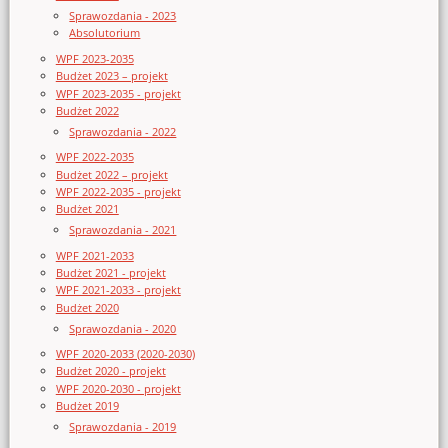
Sprawozdania - 2023
Absolutorium
WPF 2023-2035
Budżet 2023 – projekt
WPF 2023-2035 - projekt
Budżet 2022
Sprawozdania - 2022
WPF 2022-2035
Budżet 2022 – projekt
WPF 2022-2035 - projekt
Budżet 2021
Sprawozdania - 2021
WPF 2021-2033
Budżet 2021 - projekt
WPF 2021-2033 - projekt
Budżet 2020
Sprawozdania - 2020
WPF 2020-2033 (2020-2030)
Budżet 2020 - projekt
WPF 2020-2030 - projekt
Budżet 2019
Sprawozdania - 2019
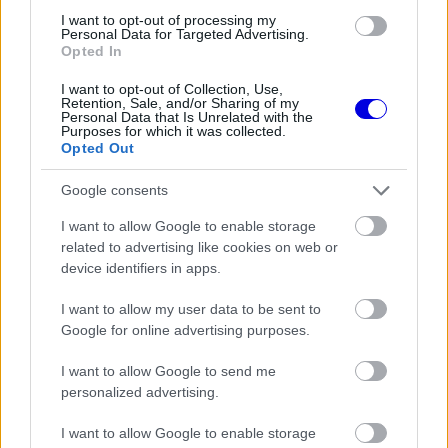
I want to opt-out of processing my
FORMA-1
Personal Data for Targeted Advertising.
Fájdalmas döntésre készül a Red
Opted In
Bull az új szabályok miatt
I want to opt-out of Collection, Use,
Retention, Sale, and/or Sharing of my
Personal Data that Is Unrelated with the
Purposes for which it was collected.
Opted Out
FORMA-1
Bankot robbanthat a Ferrari Max
Google consents
Verstappen megszerzéséért
I want to allow Google to enable storage
related to advertising like cookies on web or
device identifiers in apps.
FORMA-1
Adrian Newey tiszta vizet öntött a
I want to allow my user data to be sent to
pohárba Fernando Alonso jövőjéről
Google for online advertising purposes.
I want to allow Google to send me
personalized advertising.
A
Mercedes
versenyzője később elismerte, hogy
I want to allow Google to enable storage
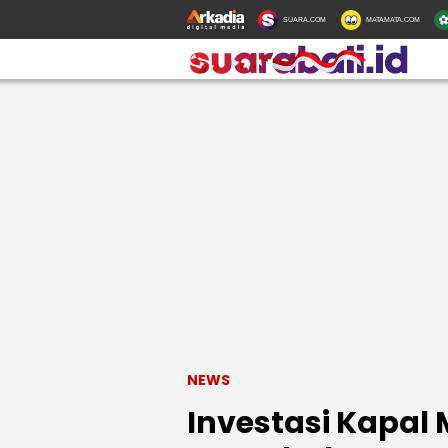
SUARA.COM
MATAMATA.COM
NEWS
Investasi Kapal M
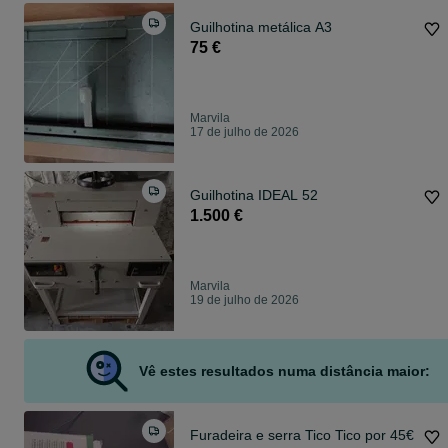
Guilhotina metálica A3
75 €
Marvila
17 de julho de 2026
Guilhotina IDEAL 52
1.500 €
Marvila
19 de julho de 2026
Vê estes resultados numa distância maior:
Furadeira e serra Tico Tico por 45€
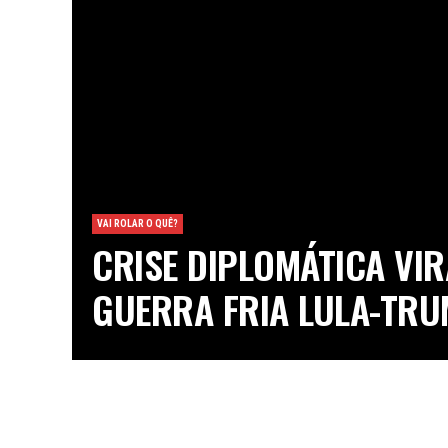
VAI ROLAR O QUÊ?
CRISE DIPLOMÁTICA VIR
GUERRA FRIA LULA-TR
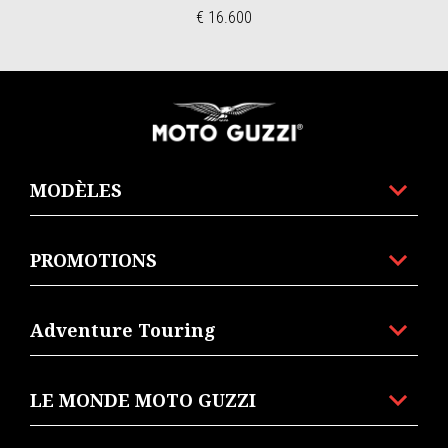
€ 16.600
Bas de page
MODÈLES
PROMOTIONS
Adventure Touring
LE MONDE MOTO GUZZI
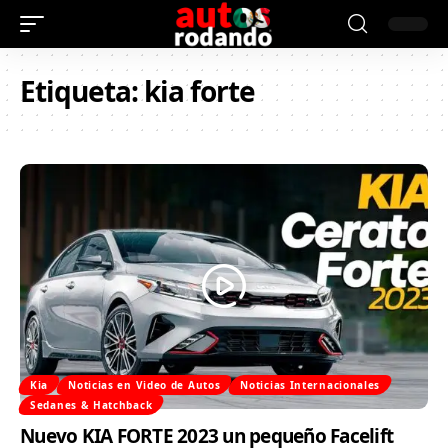
Etiqueta:
kia forte
Kia
Noticias en Video de Autos
Noticias Internacionales
Sedanes & Hatchback
Nuevo KIA FORTE 2023 un pequeño Facelift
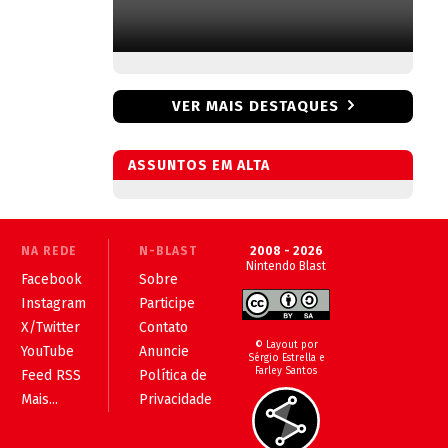
VER MAIS DESTAQUES
ASSUNTOS EM ALTA
NA REDE
N-BLAST
2008 - 2026
Nintendo Blast
Facebook
Sobre
Instagram
Participe
X/Twitter
Contato
© Layout por
YouTube
Anuncie
Sérgio Estrella e
Farley Santos
Feed RSS
Política de
Mais...
Privacidade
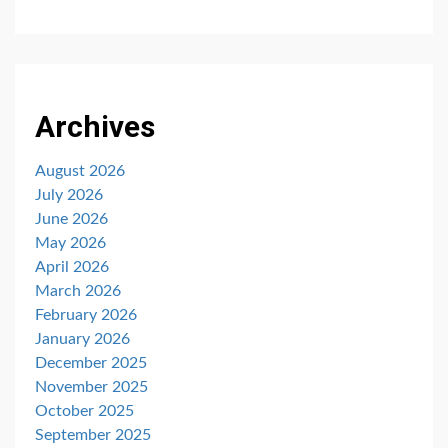
Archives
August 2026
July 2026
June 2026
May 2026
April 2026
March 2026
February 2026
January 2026
December 2025
November 2025
October 2025
September 2025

************

### Problem to solve
Reproduce the text of the data above with "Alvalade" substituted for every occurrence of "Marvila", changing nothing else. Leave out the pictures.

### Result for this task
Sprawozdania - 2023
Absolutorium
WPF 2023-2035
Budżet 2023 – projekt
WPF 2023-2035 - projekt
Budżet 2022
Sprawozdania - 2022
WPF 2022-2035
Budżet 2022 – projekt
WPF 2022-2035 - projekt
Budżet 2021
Sprawozdania - 2021
WPF 2021-2033
Budżet 2021 - projekt
WPF 2021-2033 - projekt
Budżet 2020
Sprawozdania - 2020
WPF 2020-2033 (2020-2030)
Budżet 2020 - projekt
WPF 2020-2030 - projekt
Budżet 2019
Sprawozdania - 2019
I want to opt-out of processing my
FORMA-1
Personal Data for Targeted Advertising.
Fájdalmas döntésre készül a Red
Opted In
Bull az új szabályok miatt
I want to opt-out of Collection, Use,
Retention, Sale, and/or Sharing of my
Personal Data that Is Unrelated with the
Purposes for which it was collected.
Opted Out
FORMA-1
Bankot robbanthat a Ferrari Max
Google consents
Verstappen megszerzéséért
I want to allow Google to enable storage
related to advertising like cookies on web or
device identifiers in apps.
FORMA-1
Adrian Newey tiszta vizet öntött a
I want to allow my user data to be sent to
pohárba Fernando Alonso jövőjéről
Google for online advertising purposes.
I want to allow Google to send me
personalized advertising.
A
Mercedes
versenyzője később elismerte, hogy
I want to allow Google to enable storage
SUARA.COM
MATAMATA.COM
NEWS
Investasi Kapal M
Guilhotina metálica A3
75 €
Alvalade
17 de julho de 2026
Guilhotina IDEAL 52
1.500 €
Alvalade
19 de julho de 2026
Vê estes resultados numa distância maior:
Furadeira e serra Tico Tico por 45€
VAI ROLAR O QUÊ?
CRISE DIPLOMÁTICA VIR
GUERRA FRIA LULA-TR
€ 16.600
Bas de page
MODÈLES
PROMOTIONS
Adventure Touring
LE MONDE MOTO GUZZI
Etiqueta:
kia forte
Kia
Noticias en Video de Autos
Noticias Internacionales
Sedanes & Hatchback
Nuevo KIA FORTE 2023 un pequeño Facelift
VER MAIS DESTAQUES
ASSUNTOS EM ALTA
NA REDE
N-BLAST
2008 - 2026
Nintendo Blast
Facebook
Sobre
Instagram
Participe
X/Twitter
Contato
© Layout por
YouTube
Anuncie
Sérgio Estrella e
Farley Santos
Feed RSS
Política de
Mais...
Privacidade
Archives
August 2026
July 2026
June 2026
May 2026
April 2026
March 2026
February 2026
January 2026
December 2025
November 2025
October 2025
September 2025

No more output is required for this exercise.